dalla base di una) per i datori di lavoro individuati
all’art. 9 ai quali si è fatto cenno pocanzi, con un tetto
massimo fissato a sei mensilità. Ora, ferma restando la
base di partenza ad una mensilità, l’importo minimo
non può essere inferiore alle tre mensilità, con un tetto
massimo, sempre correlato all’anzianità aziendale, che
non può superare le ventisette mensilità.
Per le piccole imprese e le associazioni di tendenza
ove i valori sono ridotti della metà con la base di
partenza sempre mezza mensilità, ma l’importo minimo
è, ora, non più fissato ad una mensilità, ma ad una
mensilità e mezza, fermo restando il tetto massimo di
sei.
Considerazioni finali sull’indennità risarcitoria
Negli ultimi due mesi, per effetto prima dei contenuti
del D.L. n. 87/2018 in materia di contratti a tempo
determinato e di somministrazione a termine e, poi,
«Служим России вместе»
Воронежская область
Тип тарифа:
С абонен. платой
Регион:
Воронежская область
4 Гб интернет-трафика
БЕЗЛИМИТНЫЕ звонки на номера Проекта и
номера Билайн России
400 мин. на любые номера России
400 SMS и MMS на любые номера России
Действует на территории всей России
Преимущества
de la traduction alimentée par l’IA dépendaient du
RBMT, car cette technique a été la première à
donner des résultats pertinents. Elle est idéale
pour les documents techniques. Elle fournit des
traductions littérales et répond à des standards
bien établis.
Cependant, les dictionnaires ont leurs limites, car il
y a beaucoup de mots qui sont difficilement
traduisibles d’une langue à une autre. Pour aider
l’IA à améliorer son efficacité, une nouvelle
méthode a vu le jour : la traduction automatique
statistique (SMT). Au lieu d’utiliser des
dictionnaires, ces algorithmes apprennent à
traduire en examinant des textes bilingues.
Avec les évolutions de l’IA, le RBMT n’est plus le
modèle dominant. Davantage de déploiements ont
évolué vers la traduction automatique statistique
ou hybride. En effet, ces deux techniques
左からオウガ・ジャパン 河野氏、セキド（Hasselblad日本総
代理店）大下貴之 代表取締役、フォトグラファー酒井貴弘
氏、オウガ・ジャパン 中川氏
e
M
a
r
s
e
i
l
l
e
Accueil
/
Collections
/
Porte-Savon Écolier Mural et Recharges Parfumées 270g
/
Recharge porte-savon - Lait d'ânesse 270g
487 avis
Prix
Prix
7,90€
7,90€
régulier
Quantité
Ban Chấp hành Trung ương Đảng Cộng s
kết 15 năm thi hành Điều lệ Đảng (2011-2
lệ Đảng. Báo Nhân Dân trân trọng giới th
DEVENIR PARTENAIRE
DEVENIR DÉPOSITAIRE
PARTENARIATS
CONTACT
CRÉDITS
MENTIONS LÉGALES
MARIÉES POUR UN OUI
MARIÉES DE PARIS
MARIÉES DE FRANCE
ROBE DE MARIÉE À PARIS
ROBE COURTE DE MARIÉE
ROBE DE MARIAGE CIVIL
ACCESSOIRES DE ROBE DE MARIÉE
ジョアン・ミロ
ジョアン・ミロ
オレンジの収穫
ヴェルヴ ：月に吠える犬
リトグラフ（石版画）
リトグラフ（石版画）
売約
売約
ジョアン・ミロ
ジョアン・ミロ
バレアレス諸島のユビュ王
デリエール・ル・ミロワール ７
+++++
= Problem description =
Pick out and copy the lines of the entries that hold the string "MARIÉES".

= Answer to this task =
MARIÉES POUR UN OUI
MARIÉES DE PARIS
MARIÉES DE FRANCE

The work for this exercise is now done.